RECORDED INFORMATION Block Start

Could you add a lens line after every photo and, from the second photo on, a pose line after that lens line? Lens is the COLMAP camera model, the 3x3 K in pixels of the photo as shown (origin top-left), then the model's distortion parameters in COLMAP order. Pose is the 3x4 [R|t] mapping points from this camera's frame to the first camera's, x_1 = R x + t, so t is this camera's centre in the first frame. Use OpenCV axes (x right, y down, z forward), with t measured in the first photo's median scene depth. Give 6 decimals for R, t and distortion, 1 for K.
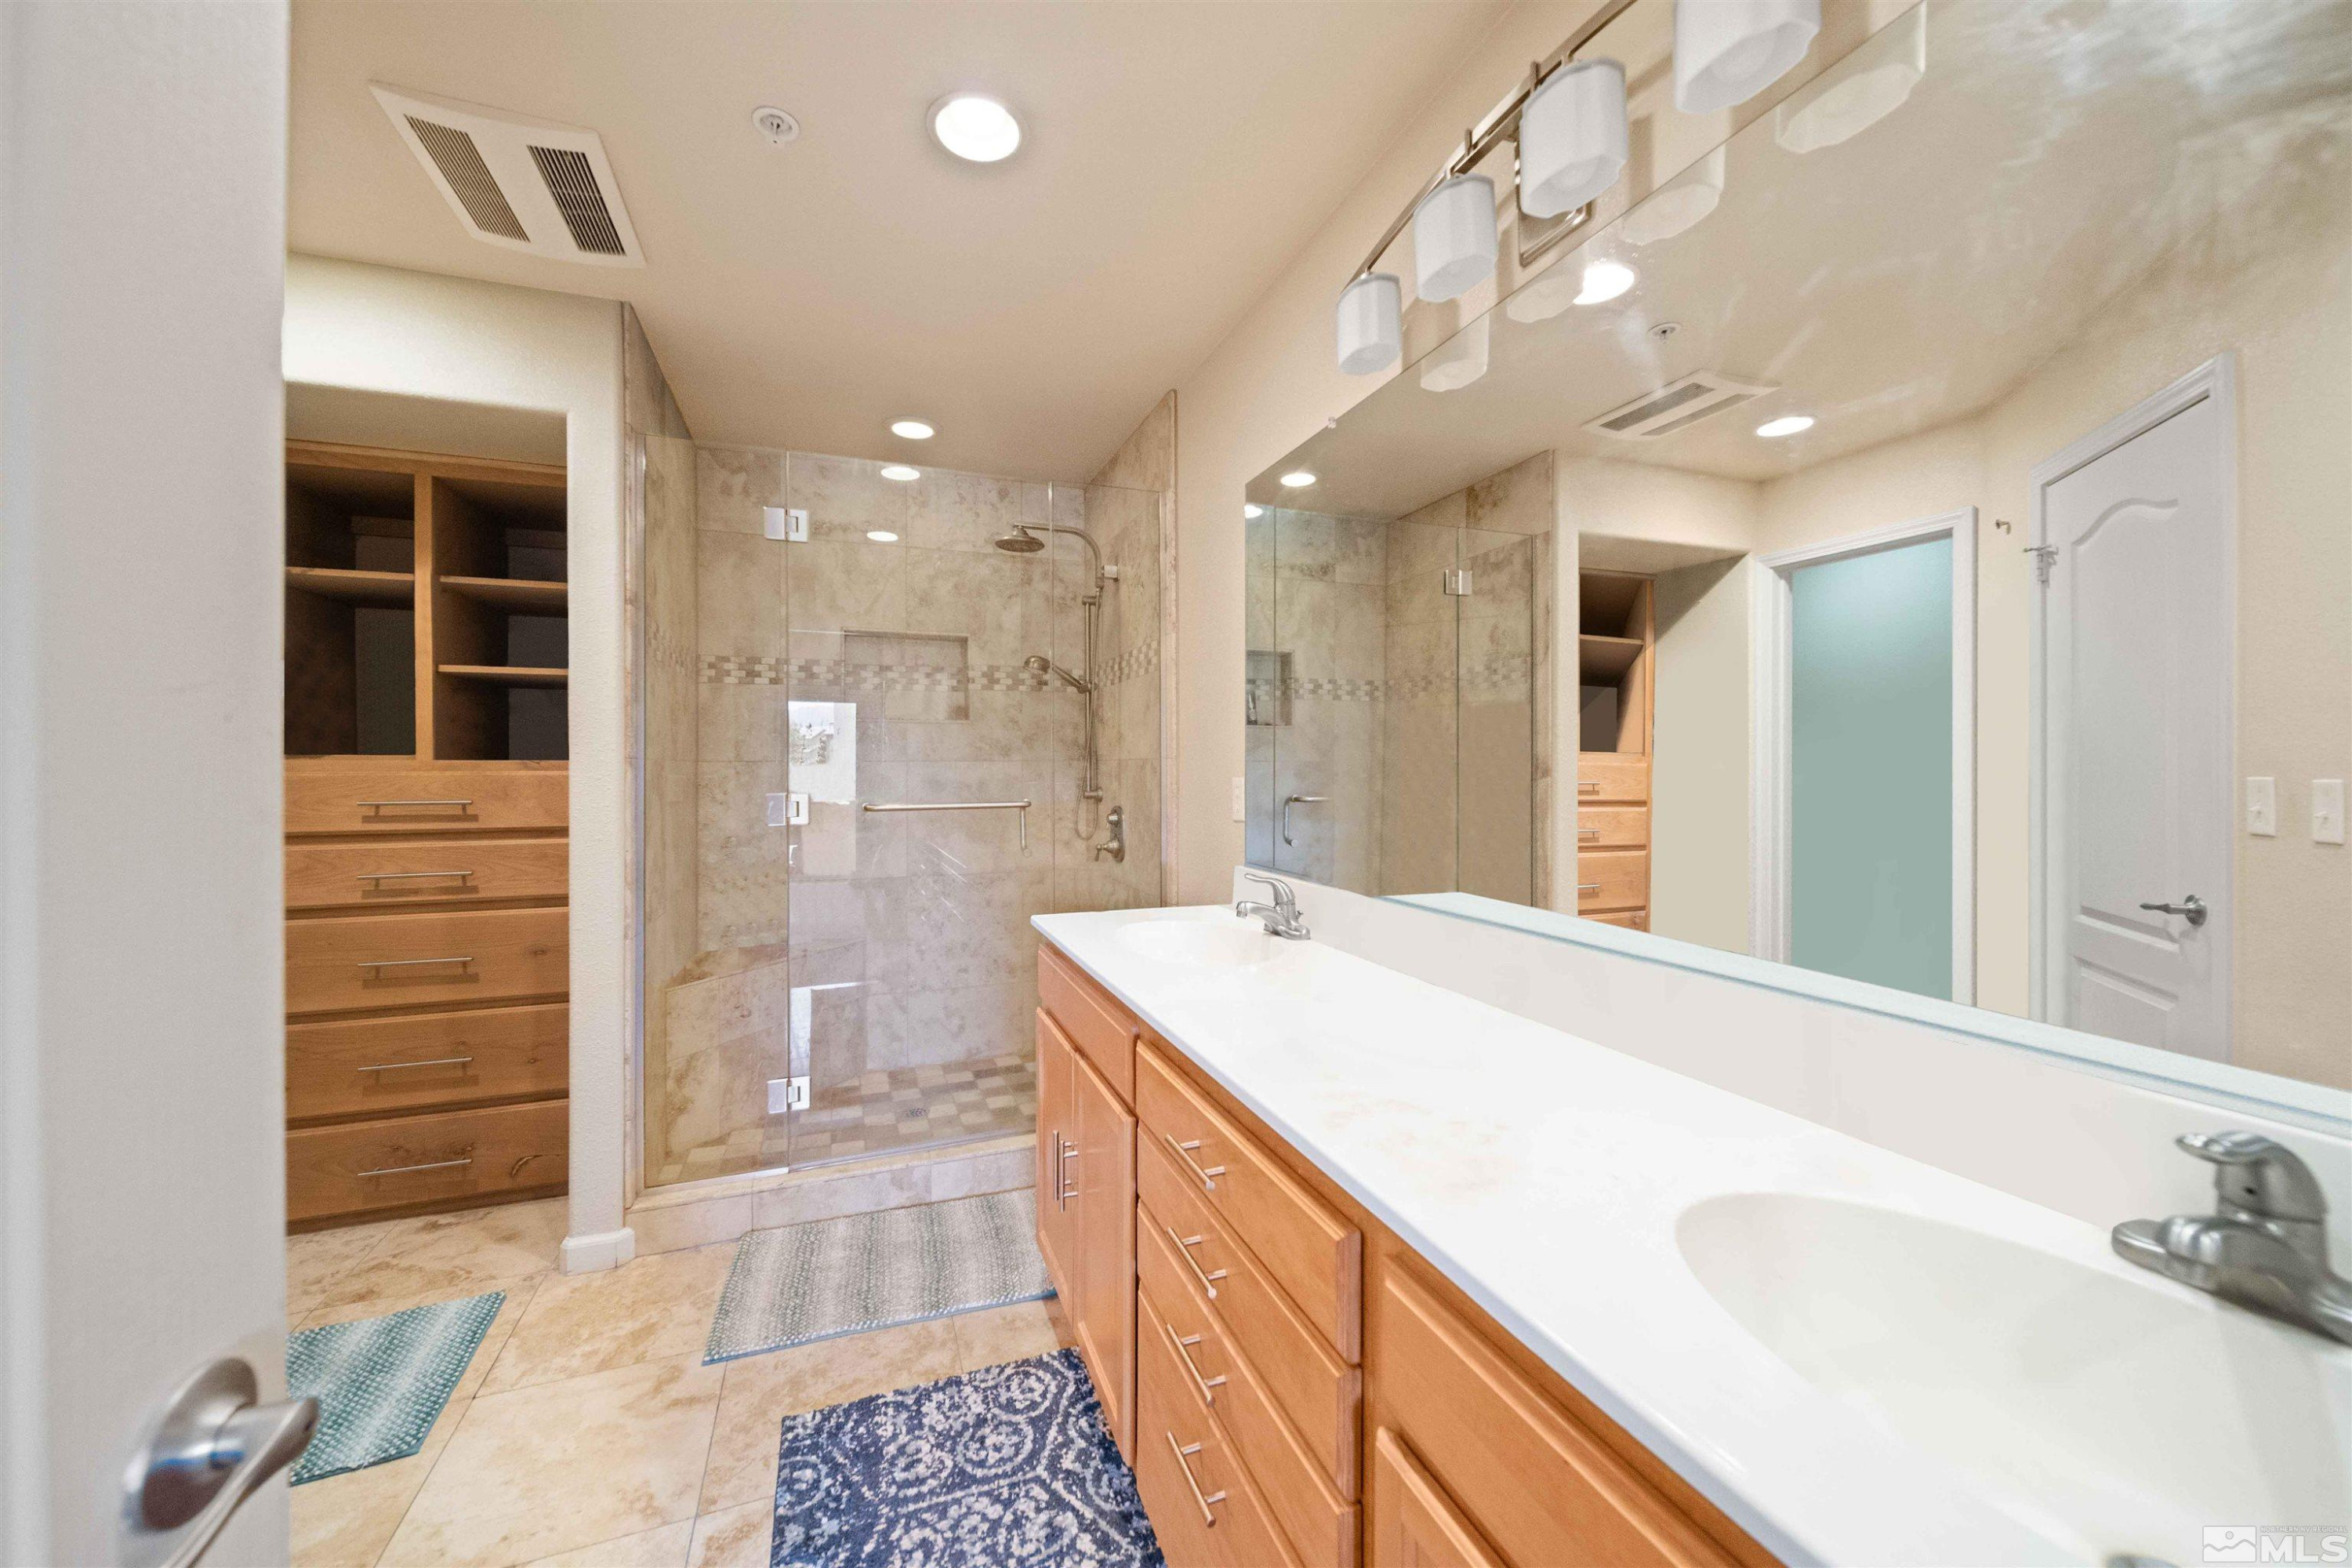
lens RADIAL K [[843.6, 0, 1160.5], [0, 843.6, 766.3], [0, 0, 1]] dist [0.000007, -0.000434]
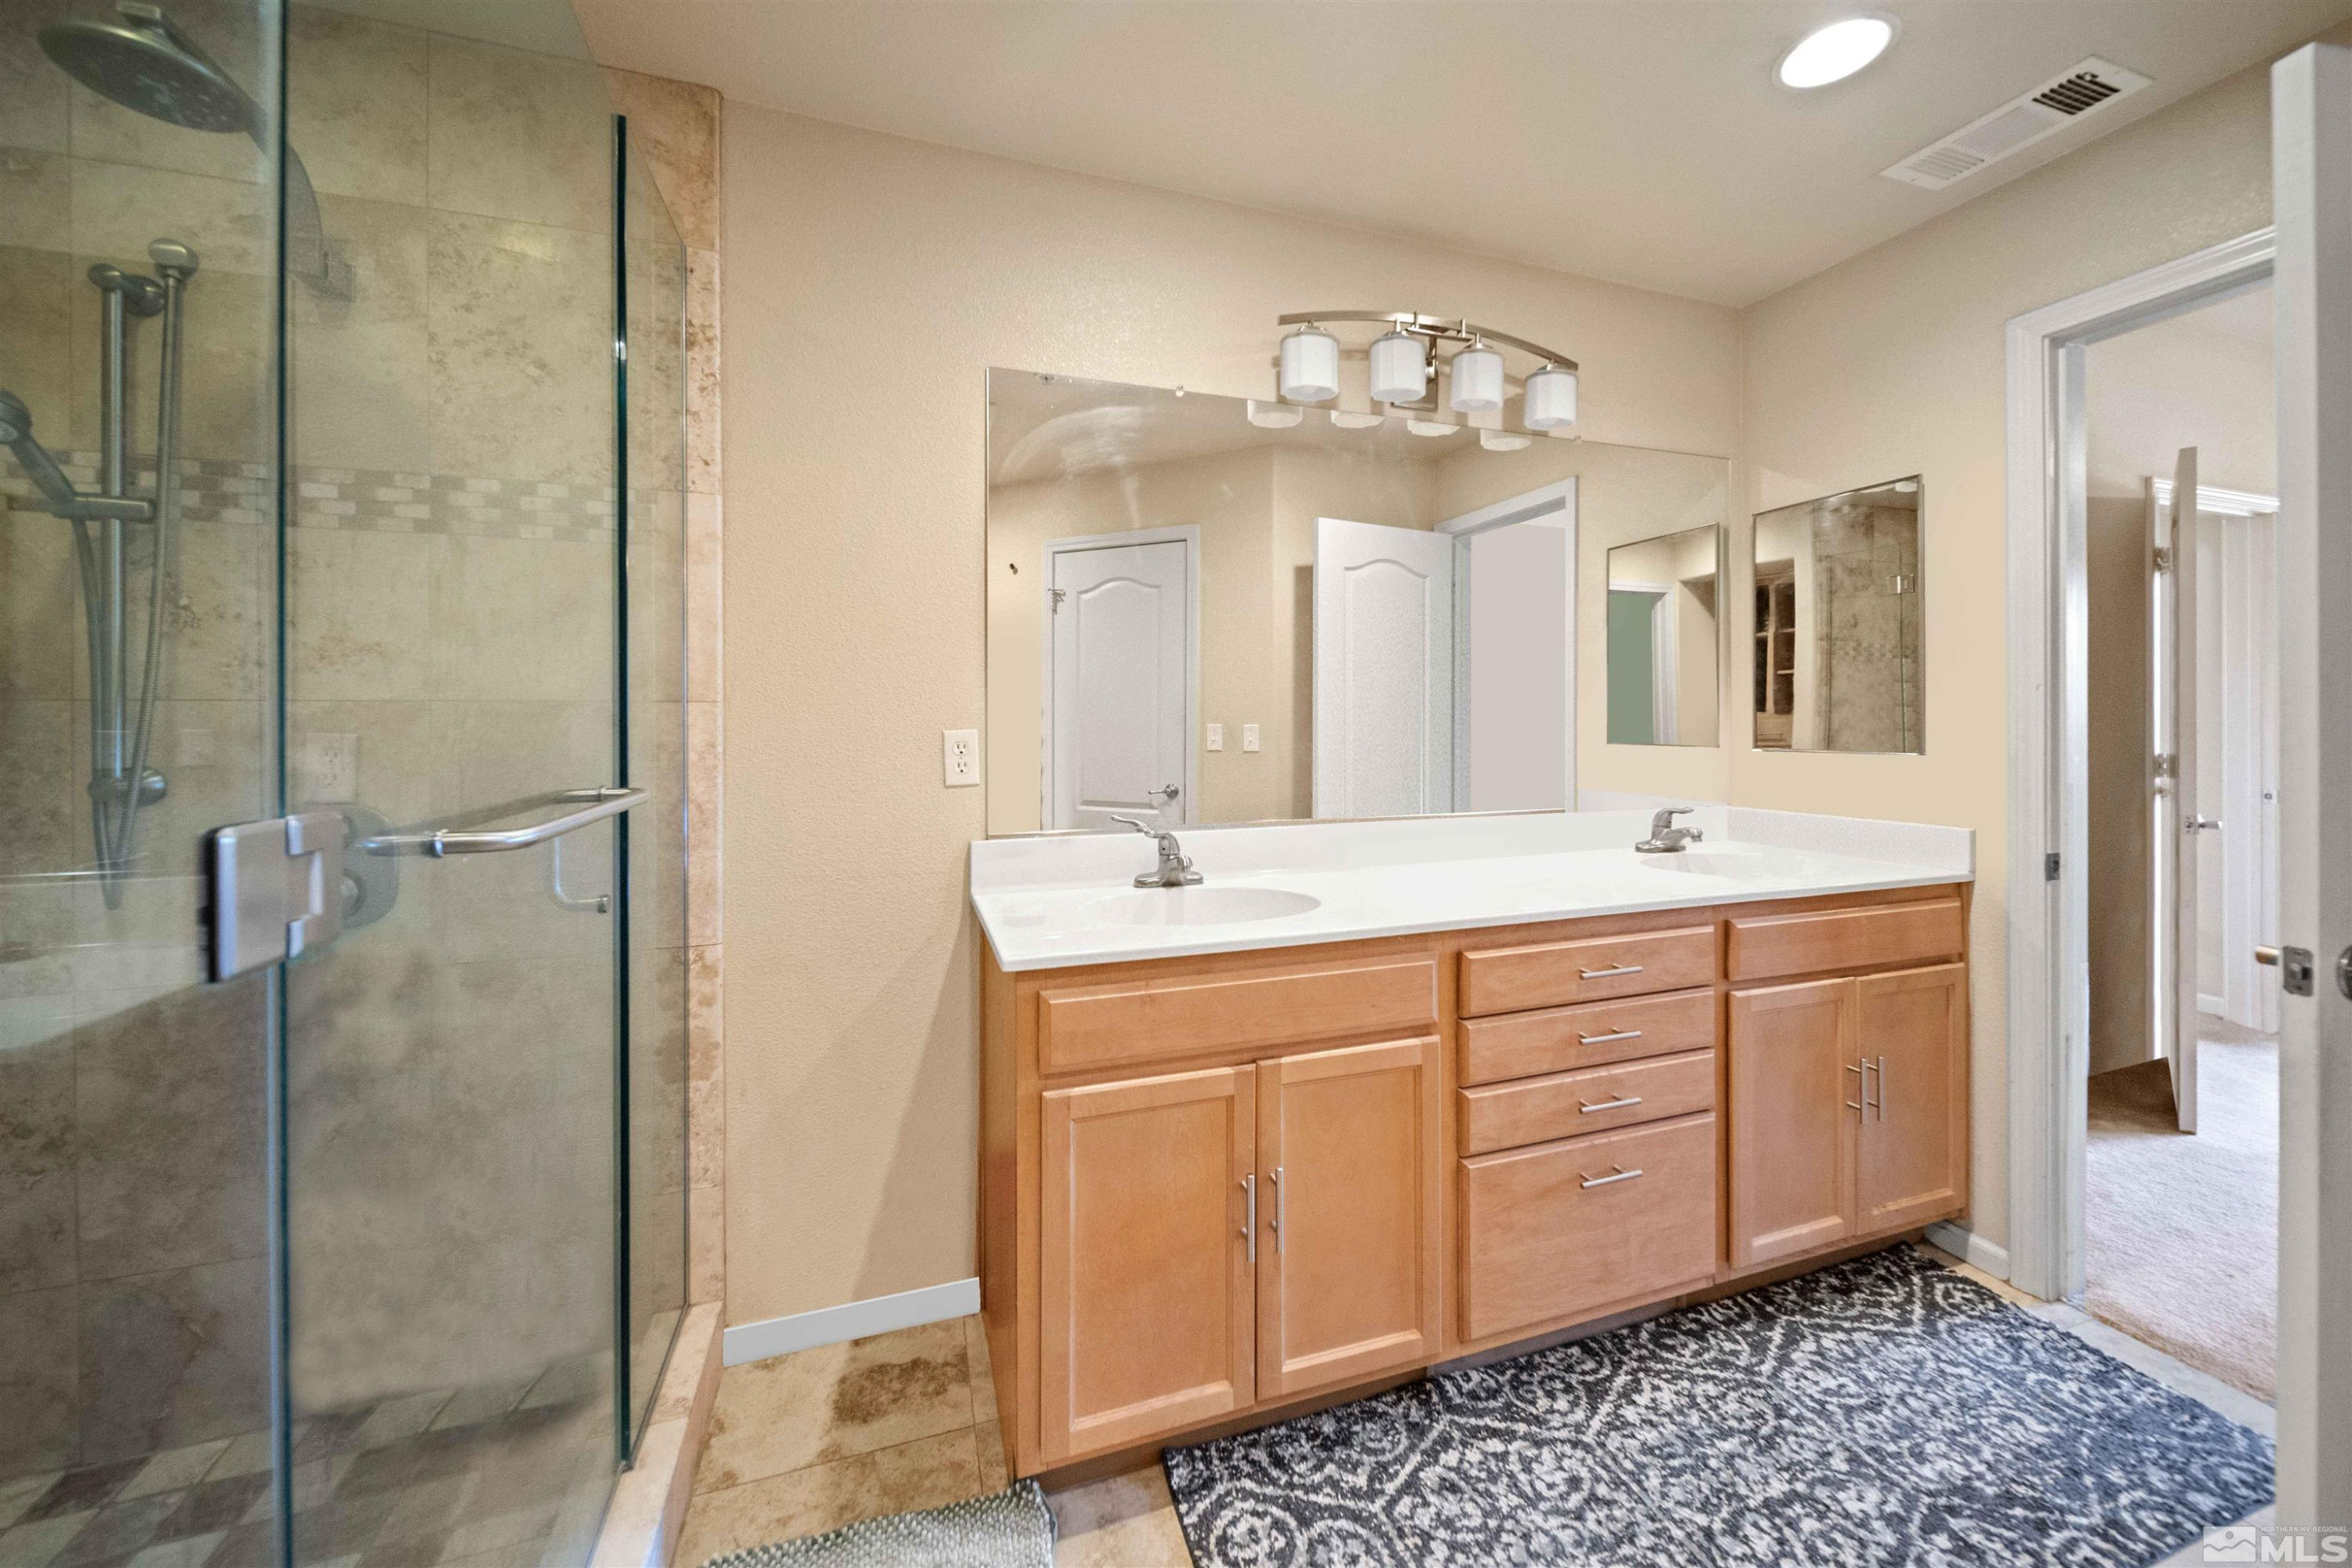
lens RADIAL K [[847.4, 0, 1164.0], [0, 847.4, 726.1], [0, 0, 1]] dist [-0.001607, -0.000097]
pose [[0.049441, -0.004427, 0.998767, -1.082608], [0.007244, 0.999965, 0.004073, 0.009294], [-0.998751, 0.007034, 0.049471, 1.222355]]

RECORDED INFORMATION Block End

[AIM OF THE EXERCISE] From the first line to the last, copy the listing above exactly, dropping all images.

[EXERCISE RESULT]
Could you add a lens line after every photo and, from the second photo on, a pose line after that lens line? Lens is the COLMAP camera model, the 3x3 K in pixels of the photo as shown (origin top-left), then the model's distortion parameters in COLMAP order. Pose is the 3x4 [R|t] mapping points from this camera's frame to the first camera's, x_1 = R x + t, so t is this camera's centre in the first frame. Use OpenCV axes (x right, y down, z forward), with t measured in the first photo's median scene depth. Give 6 decimals for R, t and distortion, 1 for K.
lens RADIAL K [[843.6, 0, 1160.5], [0, 843.6, 766.3], [0, 0, 1]] dist [0.000007, -0.000434]
lens RADIAL K [[847.4, 0, 1164.0], [0, 847.4, 726.1], [0, 0, 1]] dist [-0.001607, -0.000097]
pose [[0.049441, -0.004427, 0.998767, -1.082608], [0.007244, 0.999965, 0.004073, 0.009294], [-0.998751, 0.007034, 0.049471, 1.222355]]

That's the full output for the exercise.